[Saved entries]
======

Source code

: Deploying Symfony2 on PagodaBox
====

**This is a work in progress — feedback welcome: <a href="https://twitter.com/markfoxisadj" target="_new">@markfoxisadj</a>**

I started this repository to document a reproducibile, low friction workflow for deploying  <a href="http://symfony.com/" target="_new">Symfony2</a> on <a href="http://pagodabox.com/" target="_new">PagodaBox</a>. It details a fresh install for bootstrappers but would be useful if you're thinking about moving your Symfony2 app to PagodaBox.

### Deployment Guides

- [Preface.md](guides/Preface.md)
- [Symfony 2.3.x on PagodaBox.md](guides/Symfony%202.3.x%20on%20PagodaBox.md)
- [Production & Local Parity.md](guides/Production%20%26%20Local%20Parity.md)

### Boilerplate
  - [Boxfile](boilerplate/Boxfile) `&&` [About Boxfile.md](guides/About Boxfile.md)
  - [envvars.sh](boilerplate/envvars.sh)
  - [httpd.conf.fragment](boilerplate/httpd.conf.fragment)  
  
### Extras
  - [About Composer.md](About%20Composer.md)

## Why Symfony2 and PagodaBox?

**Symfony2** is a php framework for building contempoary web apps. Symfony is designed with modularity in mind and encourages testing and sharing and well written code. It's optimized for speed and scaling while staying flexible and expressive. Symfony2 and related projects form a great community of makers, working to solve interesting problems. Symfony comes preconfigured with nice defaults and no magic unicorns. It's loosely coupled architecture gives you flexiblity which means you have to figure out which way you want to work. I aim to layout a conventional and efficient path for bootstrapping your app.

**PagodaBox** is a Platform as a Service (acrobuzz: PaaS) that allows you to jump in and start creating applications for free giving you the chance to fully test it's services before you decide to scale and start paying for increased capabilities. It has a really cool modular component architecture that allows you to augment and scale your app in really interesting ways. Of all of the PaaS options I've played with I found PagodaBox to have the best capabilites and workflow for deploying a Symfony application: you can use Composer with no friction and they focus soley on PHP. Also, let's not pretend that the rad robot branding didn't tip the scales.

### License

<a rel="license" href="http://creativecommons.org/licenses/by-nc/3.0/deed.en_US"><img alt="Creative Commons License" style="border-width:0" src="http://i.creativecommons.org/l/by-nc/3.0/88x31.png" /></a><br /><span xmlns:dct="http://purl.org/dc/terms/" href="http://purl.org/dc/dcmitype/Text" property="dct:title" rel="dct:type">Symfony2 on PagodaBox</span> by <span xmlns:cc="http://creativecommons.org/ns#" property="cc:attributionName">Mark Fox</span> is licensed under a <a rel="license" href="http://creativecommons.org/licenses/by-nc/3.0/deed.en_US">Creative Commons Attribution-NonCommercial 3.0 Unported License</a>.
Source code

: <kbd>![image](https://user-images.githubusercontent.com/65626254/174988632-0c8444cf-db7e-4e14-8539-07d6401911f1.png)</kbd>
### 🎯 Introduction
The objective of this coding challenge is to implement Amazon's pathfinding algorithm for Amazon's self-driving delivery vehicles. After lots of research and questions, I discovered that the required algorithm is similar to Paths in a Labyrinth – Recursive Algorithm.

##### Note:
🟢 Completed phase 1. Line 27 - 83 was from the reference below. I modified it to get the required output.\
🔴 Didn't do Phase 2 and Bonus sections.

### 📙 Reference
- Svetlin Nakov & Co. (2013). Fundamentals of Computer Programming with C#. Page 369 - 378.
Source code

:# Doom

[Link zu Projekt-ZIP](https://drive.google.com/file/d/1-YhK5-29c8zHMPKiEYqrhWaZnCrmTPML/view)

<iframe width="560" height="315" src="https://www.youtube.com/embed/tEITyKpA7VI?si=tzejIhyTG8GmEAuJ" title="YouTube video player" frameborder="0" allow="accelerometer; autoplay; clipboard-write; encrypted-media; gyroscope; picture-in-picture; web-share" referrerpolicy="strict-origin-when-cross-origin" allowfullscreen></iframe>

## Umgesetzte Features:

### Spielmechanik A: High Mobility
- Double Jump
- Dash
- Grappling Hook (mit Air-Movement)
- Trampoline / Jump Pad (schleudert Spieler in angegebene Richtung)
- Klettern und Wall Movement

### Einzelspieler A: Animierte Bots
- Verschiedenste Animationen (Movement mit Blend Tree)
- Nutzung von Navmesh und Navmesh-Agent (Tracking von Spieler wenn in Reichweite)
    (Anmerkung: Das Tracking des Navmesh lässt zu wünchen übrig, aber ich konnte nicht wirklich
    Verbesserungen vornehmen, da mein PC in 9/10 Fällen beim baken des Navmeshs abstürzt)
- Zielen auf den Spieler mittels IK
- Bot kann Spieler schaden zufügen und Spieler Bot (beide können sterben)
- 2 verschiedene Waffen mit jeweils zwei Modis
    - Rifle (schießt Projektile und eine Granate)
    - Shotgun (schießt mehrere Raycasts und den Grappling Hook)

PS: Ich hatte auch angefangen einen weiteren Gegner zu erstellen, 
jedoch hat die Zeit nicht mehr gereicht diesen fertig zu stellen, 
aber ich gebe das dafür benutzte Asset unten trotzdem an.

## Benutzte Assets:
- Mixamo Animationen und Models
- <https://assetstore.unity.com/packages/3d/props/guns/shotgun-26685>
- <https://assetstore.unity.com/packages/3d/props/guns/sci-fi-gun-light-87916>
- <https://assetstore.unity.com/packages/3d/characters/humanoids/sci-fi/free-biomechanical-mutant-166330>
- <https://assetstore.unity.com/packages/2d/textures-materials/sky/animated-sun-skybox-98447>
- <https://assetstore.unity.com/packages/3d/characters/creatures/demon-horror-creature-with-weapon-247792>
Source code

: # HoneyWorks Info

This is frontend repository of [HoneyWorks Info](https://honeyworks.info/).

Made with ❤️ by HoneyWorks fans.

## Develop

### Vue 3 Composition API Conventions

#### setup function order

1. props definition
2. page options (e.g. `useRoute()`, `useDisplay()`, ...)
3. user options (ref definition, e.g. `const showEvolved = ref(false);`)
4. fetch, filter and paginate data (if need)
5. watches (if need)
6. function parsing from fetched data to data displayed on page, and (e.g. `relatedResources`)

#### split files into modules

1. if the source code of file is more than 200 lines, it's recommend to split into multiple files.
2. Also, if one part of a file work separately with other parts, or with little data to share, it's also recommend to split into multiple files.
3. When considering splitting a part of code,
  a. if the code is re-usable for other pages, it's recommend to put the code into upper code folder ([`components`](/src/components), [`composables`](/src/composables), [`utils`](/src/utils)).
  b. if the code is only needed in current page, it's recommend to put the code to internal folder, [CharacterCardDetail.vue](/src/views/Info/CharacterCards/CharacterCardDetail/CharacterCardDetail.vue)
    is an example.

======

**DESCRIPTION OF THE TASK**:
In the records above, return only the line that contains "b. if the code" and every line after it through the last, exactly as they appear.

**RESPONSE TO THE EXERCISE**:
  b. if the code is only needed in current page, it's recommend to put the code to internal folder, [CharacterCardDetail.vue](/src/views/Info/CharacterCards/CharacterCardDetail/CharacterCardDetail.vue)
    is an example.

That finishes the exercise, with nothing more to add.